··· DATA EXCERPTS

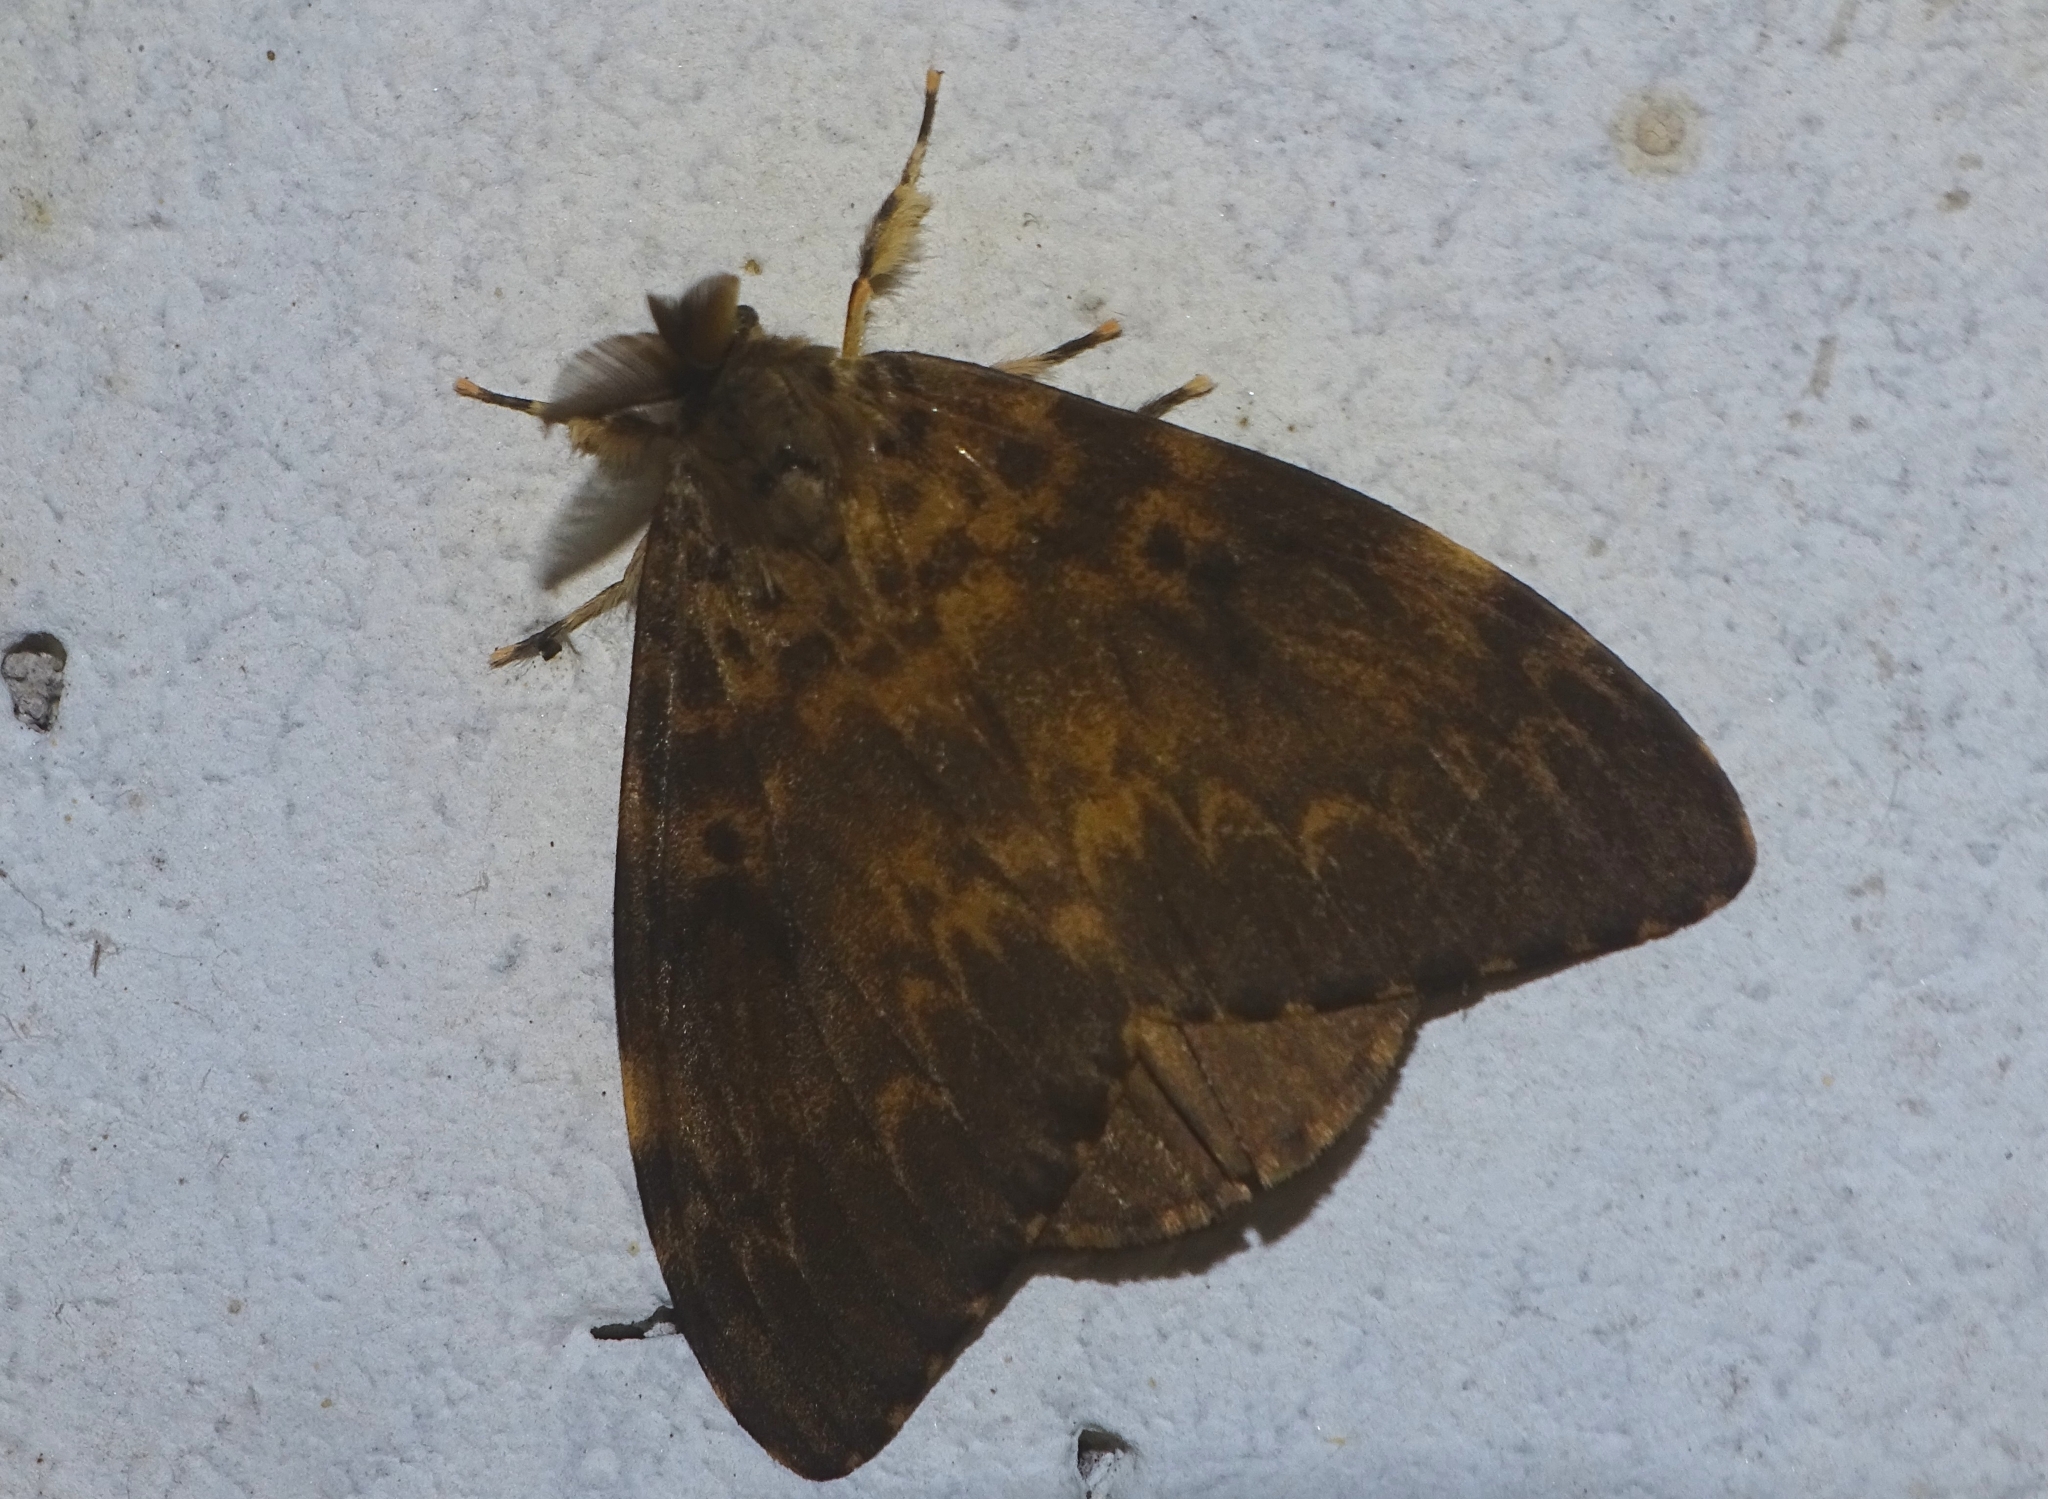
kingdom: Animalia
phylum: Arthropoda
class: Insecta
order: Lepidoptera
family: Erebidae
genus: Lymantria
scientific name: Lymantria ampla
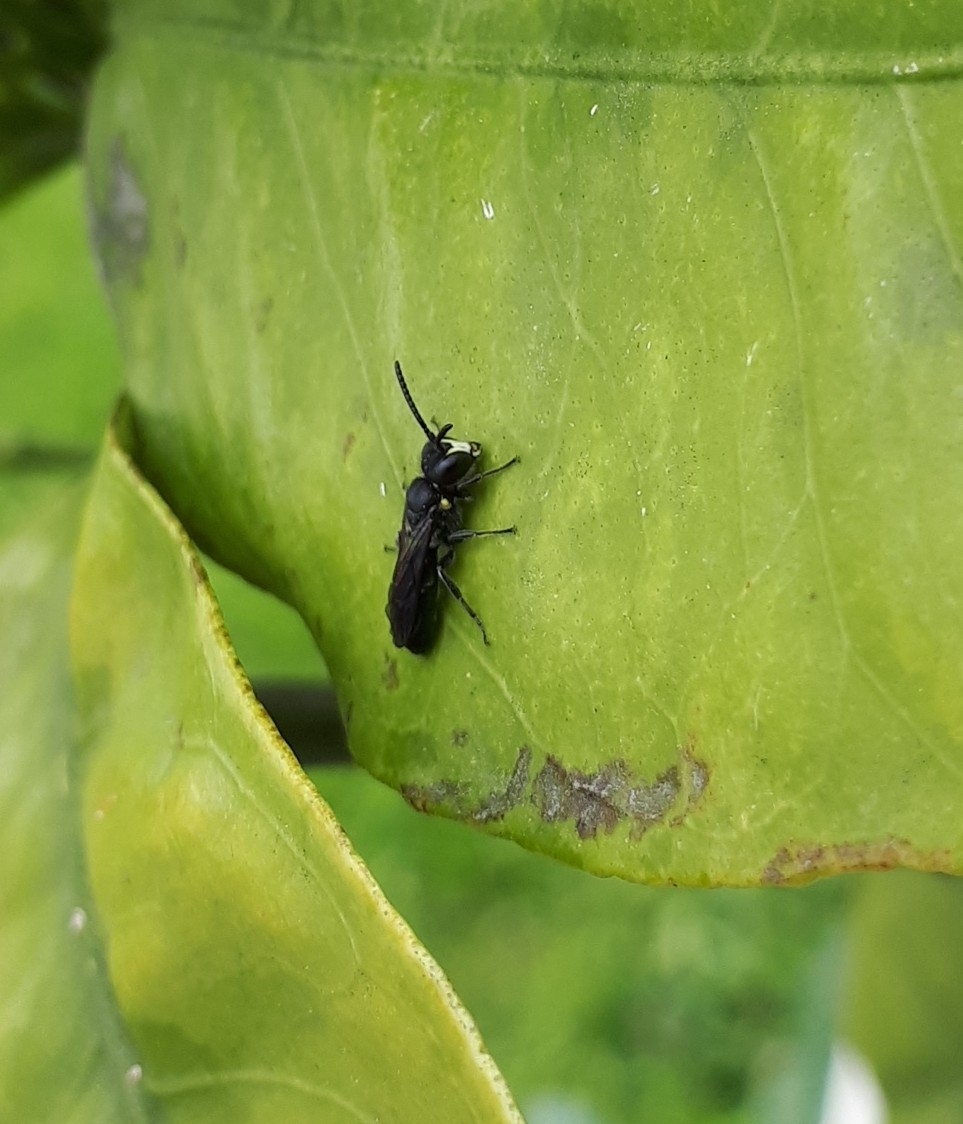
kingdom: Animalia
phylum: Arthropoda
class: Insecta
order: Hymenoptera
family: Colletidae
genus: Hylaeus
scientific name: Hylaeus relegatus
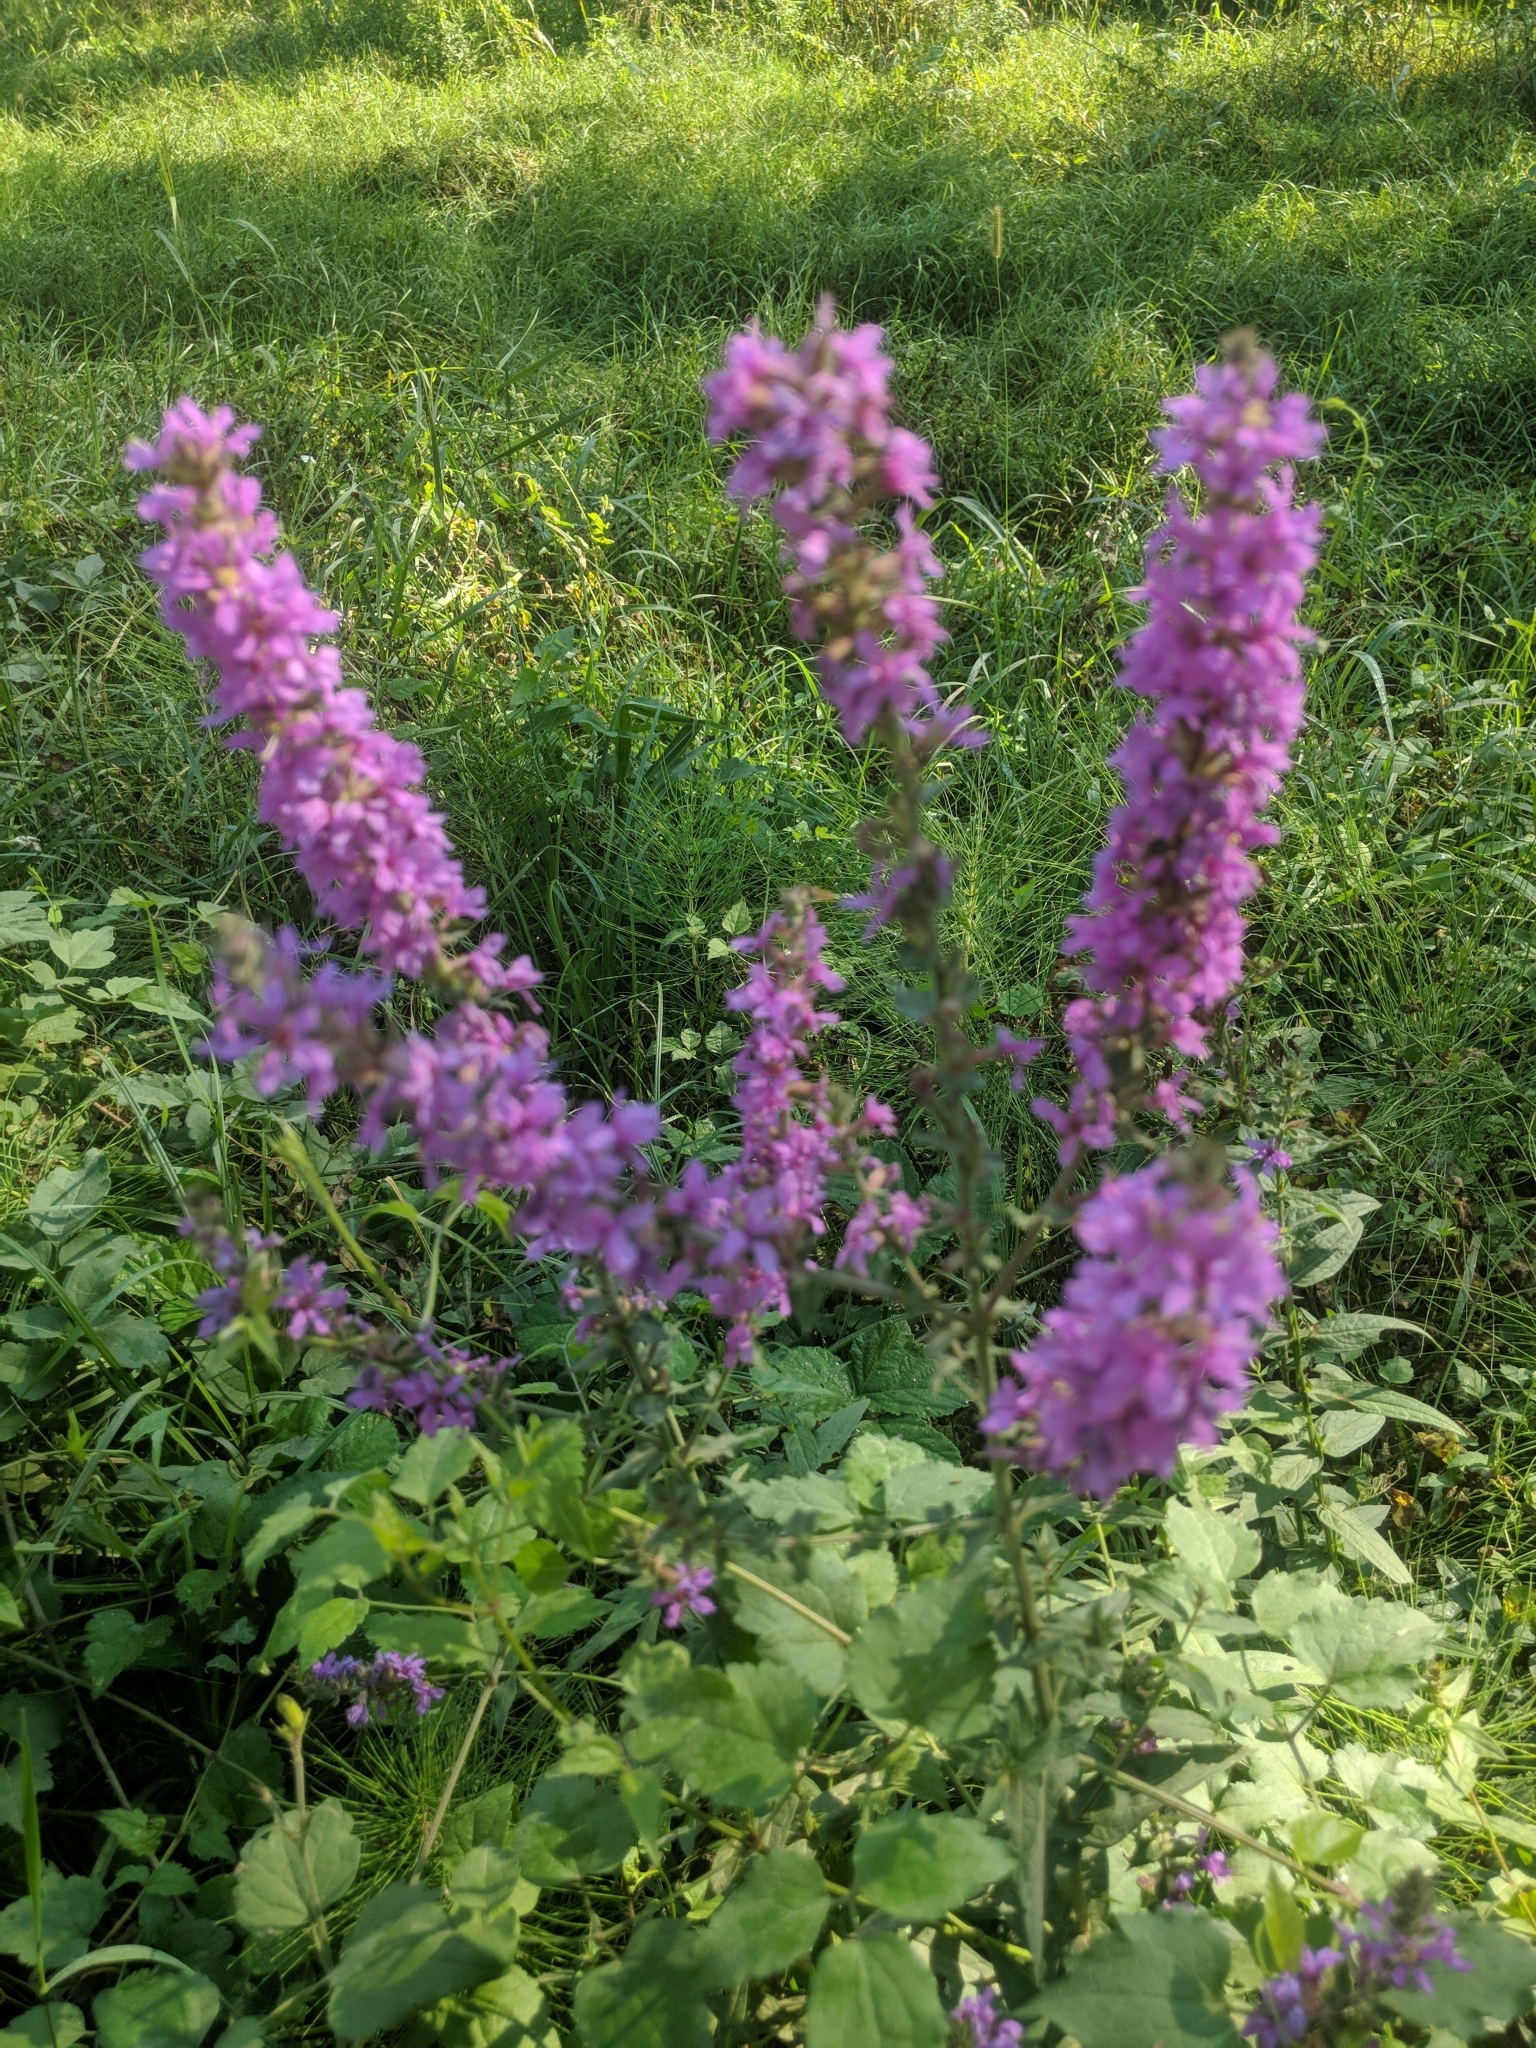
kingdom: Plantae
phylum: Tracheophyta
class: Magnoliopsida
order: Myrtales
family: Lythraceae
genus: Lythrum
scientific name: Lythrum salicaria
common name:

······

PROBLEM TO SOLVE
Rewrite all the rows above, replacing "scientific name" with "species" and changing nothing else. Omit the pictures.

REPLY
kingdom: Animalia
phylum: Arthropoda
class: Insecta
order: Lepidoptera
family: Erebidae
genus: Lymantria
species: Lymantria ampla
kingdom: Animalia
phylum: Arthropoda
class: Insecta
order: Hymenoptera
family: Colletidae
genus: Hylaeus
species: Hylaeus relegatus
kingdom: Plantae
phylum: Tracheophyta
class: Magnoliopsida
order: Myrtales
family: Lythraceae
genus: Lythrum
species: Lythrum salicaria
common name:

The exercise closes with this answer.